***** Data for processing
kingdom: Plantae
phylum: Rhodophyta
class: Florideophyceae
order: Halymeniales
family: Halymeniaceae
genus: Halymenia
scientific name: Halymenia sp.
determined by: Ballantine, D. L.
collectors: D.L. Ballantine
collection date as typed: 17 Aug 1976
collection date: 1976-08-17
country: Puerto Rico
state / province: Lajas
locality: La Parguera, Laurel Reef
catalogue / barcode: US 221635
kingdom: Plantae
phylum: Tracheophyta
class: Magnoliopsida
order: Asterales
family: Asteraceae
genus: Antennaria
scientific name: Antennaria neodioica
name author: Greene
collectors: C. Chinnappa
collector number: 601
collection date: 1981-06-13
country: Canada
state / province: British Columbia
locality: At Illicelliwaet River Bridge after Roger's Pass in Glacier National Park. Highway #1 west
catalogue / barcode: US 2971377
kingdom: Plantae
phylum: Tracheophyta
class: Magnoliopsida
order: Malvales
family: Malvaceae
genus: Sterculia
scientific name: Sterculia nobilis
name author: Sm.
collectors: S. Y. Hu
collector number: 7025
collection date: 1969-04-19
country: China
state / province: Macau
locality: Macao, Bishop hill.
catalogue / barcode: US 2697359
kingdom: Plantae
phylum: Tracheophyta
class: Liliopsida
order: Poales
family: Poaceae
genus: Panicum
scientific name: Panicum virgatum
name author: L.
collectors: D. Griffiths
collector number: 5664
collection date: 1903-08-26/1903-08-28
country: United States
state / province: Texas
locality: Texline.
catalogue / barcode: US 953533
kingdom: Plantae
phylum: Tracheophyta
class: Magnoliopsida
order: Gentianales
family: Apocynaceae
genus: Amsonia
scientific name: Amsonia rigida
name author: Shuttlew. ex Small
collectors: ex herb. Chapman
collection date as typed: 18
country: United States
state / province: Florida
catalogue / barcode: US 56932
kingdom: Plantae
**********
_Problem details_: Find every line in the records above that contains the string "name", and copy each one out.

_Result of this exercise_:
scientific name: Halymenia sp.
scientific name: Antennaria neodioica
name author: Greene
scientific name: Sterculia nobilis
name author: Sm.
scientific name: Panicum virgatum
name author: L.
scientific name: Amsonia rigida
name author: Shuttlew. ex Small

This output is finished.